# WORK INSTRUCTIONS
Lay out the text read from each of the items below as a JSON list of strings, one string per line, with blank lines left out. Leave the pictures out of the answer.

# DATA FOR THIS EXERCISE
● ● ●
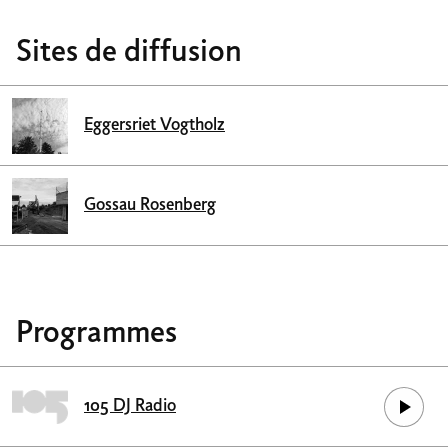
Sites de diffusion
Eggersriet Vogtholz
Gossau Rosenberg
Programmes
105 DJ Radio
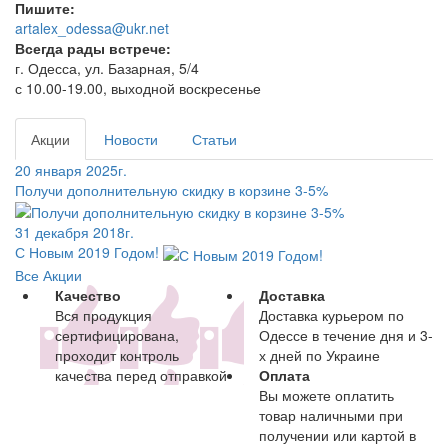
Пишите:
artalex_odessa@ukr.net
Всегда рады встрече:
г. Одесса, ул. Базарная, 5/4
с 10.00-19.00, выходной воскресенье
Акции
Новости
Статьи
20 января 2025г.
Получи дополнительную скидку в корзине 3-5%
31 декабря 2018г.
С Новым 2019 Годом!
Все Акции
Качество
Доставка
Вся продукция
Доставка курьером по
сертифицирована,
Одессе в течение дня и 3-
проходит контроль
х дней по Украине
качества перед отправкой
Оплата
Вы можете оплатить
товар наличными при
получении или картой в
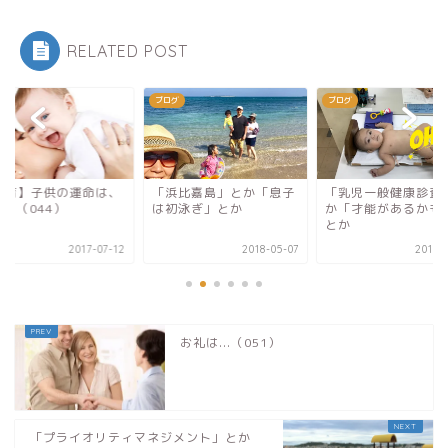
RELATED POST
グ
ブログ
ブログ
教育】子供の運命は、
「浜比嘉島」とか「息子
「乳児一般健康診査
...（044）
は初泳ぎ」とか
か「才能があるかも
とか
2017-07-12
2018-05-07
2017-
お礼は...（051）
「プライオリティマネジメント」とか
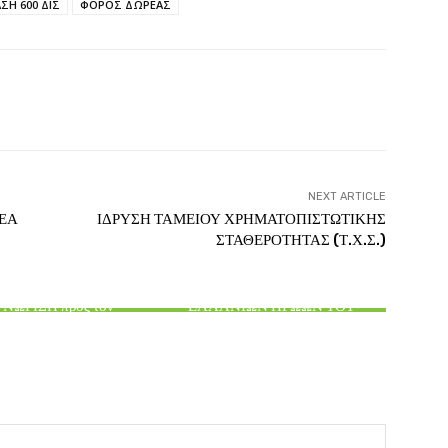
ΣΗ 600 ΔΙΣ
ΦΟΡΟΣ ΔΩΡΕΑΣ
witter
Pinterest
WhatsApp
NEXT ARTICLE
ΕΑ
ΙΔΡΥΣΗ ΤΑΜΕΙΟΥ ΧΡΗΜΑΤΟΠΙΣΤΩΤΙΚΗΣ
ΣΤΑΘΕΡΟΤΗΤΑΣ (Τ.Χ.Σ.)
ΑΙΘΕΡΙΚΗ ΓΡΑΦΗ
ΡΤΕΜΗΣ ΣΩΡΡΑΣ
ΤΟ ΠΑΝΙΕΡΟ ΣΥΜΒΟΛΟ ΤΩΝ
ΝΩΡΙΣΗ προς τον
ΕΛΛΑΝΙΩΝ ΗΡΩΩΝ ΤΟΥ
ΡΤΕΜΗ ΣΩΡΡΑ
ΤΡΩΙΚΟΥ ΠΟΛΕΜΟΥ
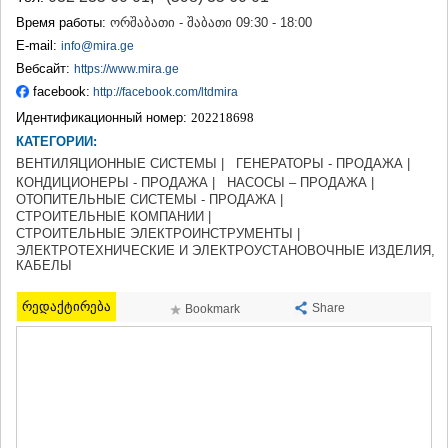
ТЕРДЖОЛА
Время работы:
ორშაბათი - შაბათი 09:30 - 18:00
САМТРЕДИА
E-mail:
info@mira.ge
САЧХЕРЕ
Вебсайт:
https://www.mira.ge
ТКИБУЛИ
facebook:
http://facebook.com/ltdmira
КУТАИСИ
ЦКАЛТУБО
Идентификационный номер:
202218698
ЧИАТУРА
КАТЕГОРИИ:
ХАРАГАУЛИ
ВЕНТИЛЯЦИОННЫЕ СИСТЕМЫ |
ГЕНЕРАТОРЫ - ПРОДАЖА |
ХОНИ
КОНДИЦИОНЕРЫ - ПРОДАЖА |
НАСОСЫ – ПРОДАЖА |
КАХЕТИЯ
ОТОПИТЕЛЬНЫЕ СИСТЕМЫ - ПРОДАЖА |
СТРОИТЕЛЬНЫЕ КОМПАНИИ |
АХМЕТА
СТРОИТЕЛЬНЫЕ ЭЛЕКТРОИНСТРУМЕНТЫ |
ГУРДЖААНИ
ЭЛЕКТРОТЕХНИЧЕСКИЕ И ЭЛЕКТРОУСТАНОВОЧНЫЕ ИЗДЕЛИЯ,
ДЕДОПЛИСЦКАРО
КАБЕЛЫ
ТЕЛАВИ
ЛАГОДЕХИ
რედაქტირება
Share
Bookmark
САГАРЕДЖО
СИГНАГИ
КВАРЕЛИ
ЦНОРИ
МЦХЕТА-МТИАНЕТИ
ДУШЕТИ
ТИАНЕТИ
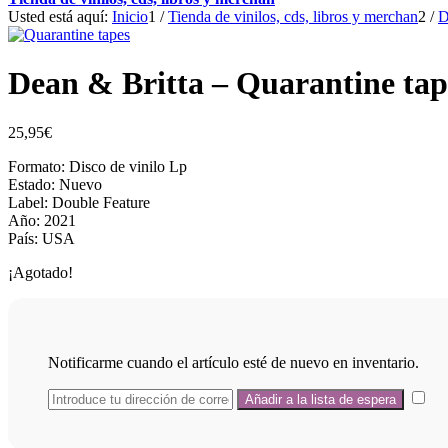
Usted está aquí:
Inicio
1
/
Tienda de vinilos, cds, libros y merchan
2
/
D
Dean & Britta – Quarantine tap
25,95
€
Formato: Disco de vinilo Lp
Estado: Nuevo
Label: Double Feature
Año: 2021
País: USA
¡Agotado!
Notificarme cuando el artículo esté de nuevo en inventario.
● ● ●
# ANSWER SECTION
[
  "Sites de diffusion",
  "Eggersriet Vogtholz",
  "Gossau Rosenberg",
  "Programmes",
  "105 DJ Radio",
  "Пишите:",
  "artalex_odessa@ukr.net",
  "Всегда рады встрече:",
  "г. Одесса, ул. Базарная, 5/4",
  "с 10.00-19.00, выходной воскресенье",
  "Акции",
  "Новости",
  "Статьи",
  "20 января 2025г.",
  "Получи дополнительную скидку в корзине 3-5%",
  "31 декабря 2018г.",
  "С Новым 2019 Годом!",
  "Все Акции",
  "Качество",
  "Доставка",
  "Вся продукция",
  "Доставка курьером по",
  "сертифицирована,",
  "Одессе в течение дня и 3-",
  "проходит контроль",
  "х дней по Украине",
  "качества перед отправкой",
  "Оплата",
  "Вы можете оплатить",
  "товар наличными при",
  "получении или картой в",
  "RELATED POST",
  "グ",
  "ブログ",
  "ブログ",
  "教育】子供の運命は、",
  "「浜比嘉島」とか「息子",
  "「乳児一般健康診査",
  "...（044）",
  "は初泳ぎ」とか",
  "か「才能があるかも",
  "とか",
  "2017-07-12",
  "2018-05-07",
  "2017-",
  "お礼は...（051）",
  "「プライオリティマネジメント」とか",
  "ΣΗ 600 ΔΙΣ",
  "ΦΟΡΟΣ ΔΩΡΕΑΣ",
  "witter",
  "Pinterest",
  "WhatsApp",
  "NEXT ARTICLE",
  "ΕΑ",
  "ΙΔΡΥΣΗ ΤΑΜΕΙΟΥ ΧΡΗΜΑΤΟΠΙΣΤΩΤΙΚΗΣ",
  "ΣΤΑΘΕΡΟΤΗΤΑΣ (Τ.Χ.Σ.)",
  "ΑΙΘΕΡΙΚΗ ΓΡΑΦΗ",
  "ΡΤΕΜΗΣ ΣΩΡΡΑΣ",
  "ΤΟ ΠΑΝΙΕΡΟ ΣΥΜΒΟΛΟ ΤΩΝ",
  "ΝΩΡΙΣΗ προς τον",
  "ΕΛΛΑΝΙΩΝ ΗΡΩΩΝ ΤΟΥ",
  "ΡΤΕΜΗ ΣΩΡΡΑ",
  "ΤΡΩΙΚΟΥ ΠΟΛΕΜΟΥ",
  "ТЕРДЖОЛА",
  "Время работы:",
  "ორშაბათი - შაბათი 09:30 - 18:00",
  "САМТРЕДИА",
  "E-mail:",
  "info@mira.ge",
  "САЧХЕРЕ",
  "Вебсайт:",
  "https://www.mira.ge",
  "ТКИБУЛИ",
  "facebook:",
  "http://facebook.com/ltdmira",
  "КУТАИСИ",
  "ЦКАЛТУБО",
  "Идентификационный номер:",
  "202218698",
  "ЧИАТУРА",
  "КАТЕГОРИИ:",
  "ХАРАГАУЛИ",
  "ВЕНТИЛЯЦИОННЫЕ СИСТЕМЫ |",
  "ГЕНЕРАТОРЫ - ПРОДАЖА |",
  "ХОНИ",
  "КОНДИЦИОНЕРЫ - ПРОДАЖА |",
  "НАСОСЫ – ПРОДАЖА |",
  "КАХЕТИЯ",
  "ОТОПИТЕЛЬНЫЕ СИСТЕМЫ - ПРОДАЖА |",
  "СТРОИТЕЛЬНЫЕ КОМПАНИИ |",
  "АХМЕТА",
  "СТРОИТЕЛЬНЫЕ ЭЛЕКТРОИНСТРУМЕНТЫ |",
  "ГУРДЖААНИ",
  "ЭЛЕКТРОТЕХНИЧЕСКИЕ И ЭЛЕКТРОУСТАНОВОЧНЫЕ ИЗДЕЛИЯ,",
  "ДЕДОПЛИСЦКАРО",
  "КАБЕЛЫ",
  "ТЕЛАВИ",
  "ЛАГОДЕХИ",
  "რედაქტირება",
  "Share",
  "Bookmark",
  "САГАРЕДЖО",
  "СИГНАГИ",
  "КВАРЕЛИ",
  "ЦНОРИ",
  "МЦХЕТА-МТИАНЕТИ",
  "ДУШЕТИ",
  "ТИАНЕТИ",
  "Usted está aquí:",
  "Inicio",
  "1",
  "/",
  "Tienda de vinilos, cds, libros y merchan",
  "2",
  "/",
  "D",
  "Dean & Britta – Quarantine tap",
  "25,95",
  "€",
  "Formato: Disco de vinilo Lp",
  "Estado: Nuevo",
  "Label: Double Feature",
  "Año: 2021",
  "País: USA",
  "¡Agotado!",
  "Notificarme cuando el artículo esté de nuevo en inventario."
]